▶ Description of the task
Update the material below by changing every "Displayed" to "Reading" and keeping everything else the same. Leave out the pictures.

▶ Input for this task
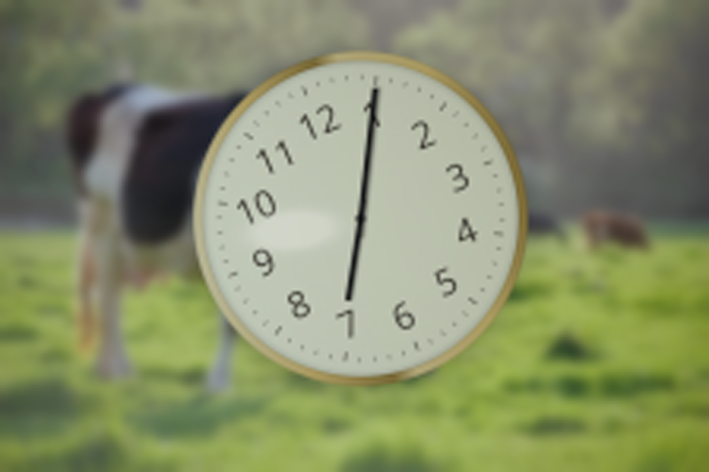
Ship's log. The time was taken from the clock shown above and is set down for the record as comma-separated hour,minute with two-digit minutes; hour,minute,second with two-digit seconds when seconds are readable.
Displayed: 7,05
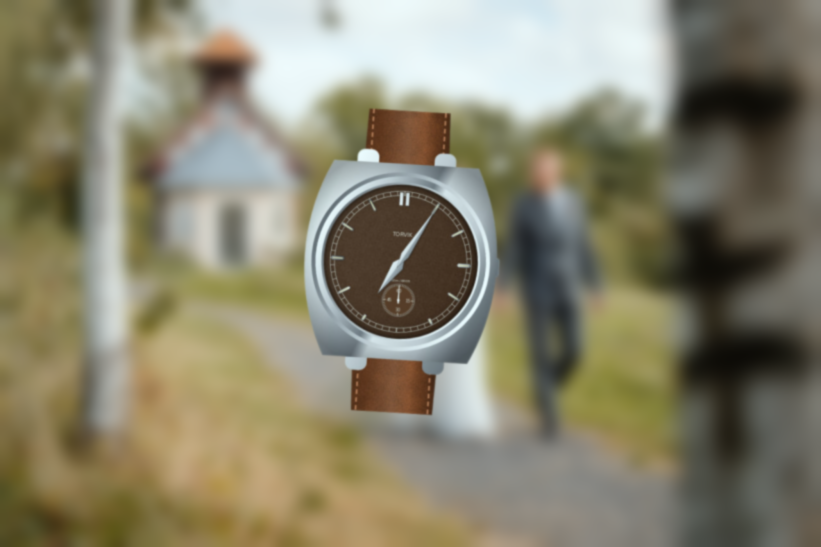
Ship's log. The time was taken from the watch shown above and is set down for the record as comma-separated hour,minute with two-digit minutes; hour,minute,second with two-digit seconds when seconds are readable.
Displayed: 7,05
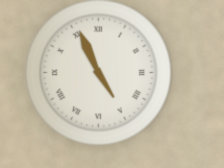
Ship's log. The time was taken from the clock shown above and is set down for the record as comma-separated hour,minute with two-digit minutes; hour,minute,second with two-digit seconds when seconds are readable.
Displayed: 4,56
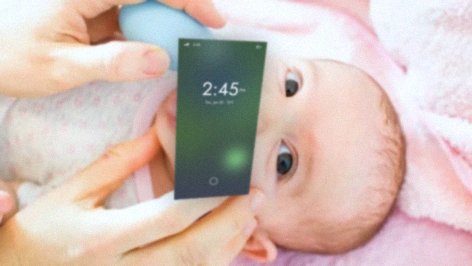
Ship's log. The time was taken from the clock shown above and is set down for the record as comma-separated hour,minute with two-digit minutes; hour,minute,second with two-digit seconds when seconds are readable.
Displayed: 2,45
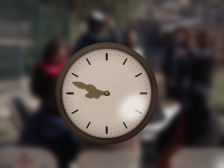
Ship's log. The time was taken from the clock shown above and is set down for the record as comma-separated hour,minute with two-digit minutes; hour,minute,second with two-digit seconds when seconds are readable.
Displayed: 8,48
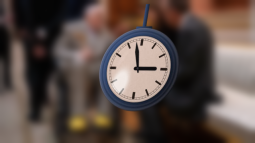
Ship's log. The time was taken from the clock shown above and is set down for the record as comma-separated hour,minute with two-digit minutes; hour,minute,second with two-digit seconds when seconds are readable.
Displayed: 2,58
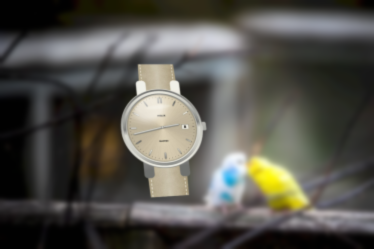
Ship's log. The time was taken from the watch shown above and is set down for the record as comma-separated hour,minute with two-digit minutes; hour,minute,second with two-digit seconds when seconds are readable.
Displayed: 2,43
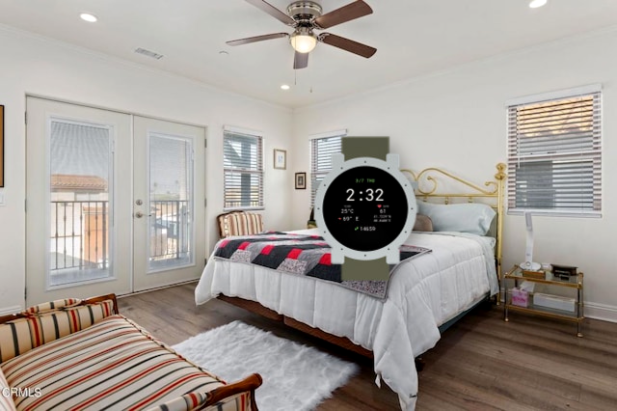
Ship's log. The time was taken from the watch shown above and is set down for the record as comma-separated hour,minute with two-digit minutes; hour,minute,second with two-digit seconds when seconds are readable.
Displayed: 2,32
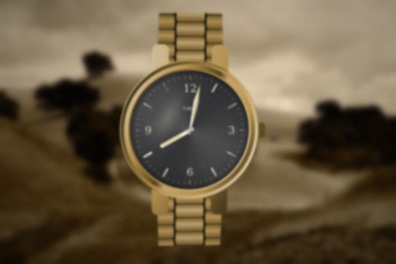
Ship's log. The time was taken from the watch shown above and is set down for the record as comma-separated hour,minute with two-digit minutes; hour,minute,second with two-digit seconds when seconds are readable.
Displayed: 8,02
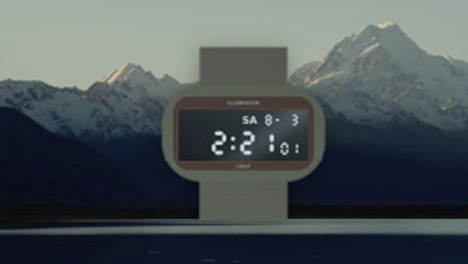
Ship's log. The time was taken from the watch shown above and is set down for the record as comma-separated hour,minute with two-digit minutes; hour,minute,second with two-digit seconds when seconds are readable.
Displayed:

▶ Answer to this task
Ship's log. The time was taken from the clock shown above and is set down for the record as comma-separated hour,minute with two-digit minutes; hour,minute,second with two-digit seconds when seconds are readable.
Reading: 7,05
Ship's log. The time was taken from the watch shown above and is set down for the record as comma-separated hour,minute with two-digit minutes; hour,minute,second with two-digit seconds when seconds are readable.
Reading: 7,05
Ship's log. The time was taken from the clock shown above and is set down for the record as comma-separated hour,minute with two-digit minutes; hour,minute,second with two-digit seconds when seconds are readable.
Reading: 4,56
Ship's log. The time was taken from the clock shown above and is set down for the record as comma-separated hour,minute with two-digit minutes; hour,minute,second with two-digit seconds when seconds are readable.
Reading: 2,45
Ship's log. The time was taken from the clock shown above and is set down for the record as comma-separated hour,minute with two-digit minutes; hour,minute,second with two-digit seconds when seconds are readable.
Reading: 8,48
Ship's log. The time was taken from the clock shown above and is set down for the record as comma-separated hour,minute with two-digit minutes; hour,minute,second with two-digit seconds when seconds are readable.
Reading: 2,58
Ship's log. The time was taken from the watch shown above and is set down for the record as comma-separated hour,minute with two-digit minutes; hour,minute,second with two-digit seconds when seconds are readable.
Reading: 2,43
Ship's log. The time was taken from the watch shown above and is set down for the record as comma-separated hour,minute with two-digit minutes; hour,minute,second with two-digit seconds when seconds are readable.
Reading: 2,32
Ship's log. The time was taken from the watch shown above and is set down for the record as comma-separated hour,minute with two-digit minutes; hour,minute,second with two-digit seconds when seconds are readable.
Reading: 8,02
Ship's log. The time was taken from the watch shown above and is set down for the record as comma-separated hour,minute with two-digit minutes; hour,minute,second with two-digit seconds when seconds are readable.
Reading:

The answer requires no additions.